__Provided records__:
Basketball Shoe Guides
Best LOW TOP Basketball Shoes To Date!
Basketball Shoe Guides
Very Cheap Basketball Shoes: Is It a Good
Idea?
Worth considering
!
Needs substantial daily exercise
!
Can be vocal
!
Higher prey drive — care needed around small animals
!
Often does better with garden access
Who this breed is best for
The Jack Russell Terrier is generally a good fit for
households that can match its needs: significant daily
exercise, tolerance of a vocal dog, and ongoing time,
==
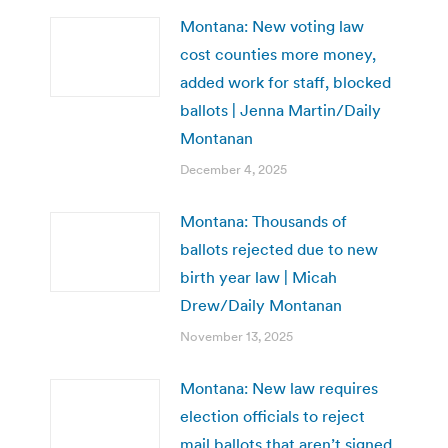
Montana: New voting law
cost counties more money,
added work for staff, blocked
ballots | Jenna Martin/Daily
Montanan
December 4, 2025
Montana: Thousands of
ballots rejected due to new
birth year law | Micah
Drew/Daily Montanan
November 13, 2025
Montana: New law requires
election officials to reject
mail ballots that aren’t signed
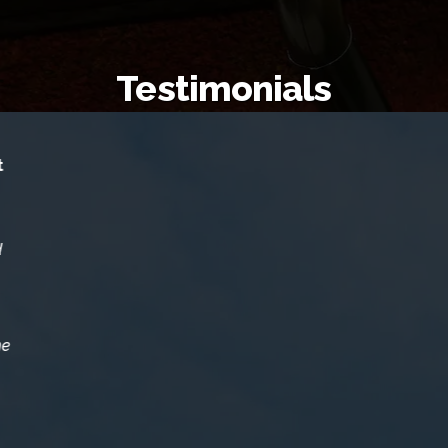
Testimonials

__The task__: Provide only the number of lines from the material above that include the word "Basketball".

__Result below__: 4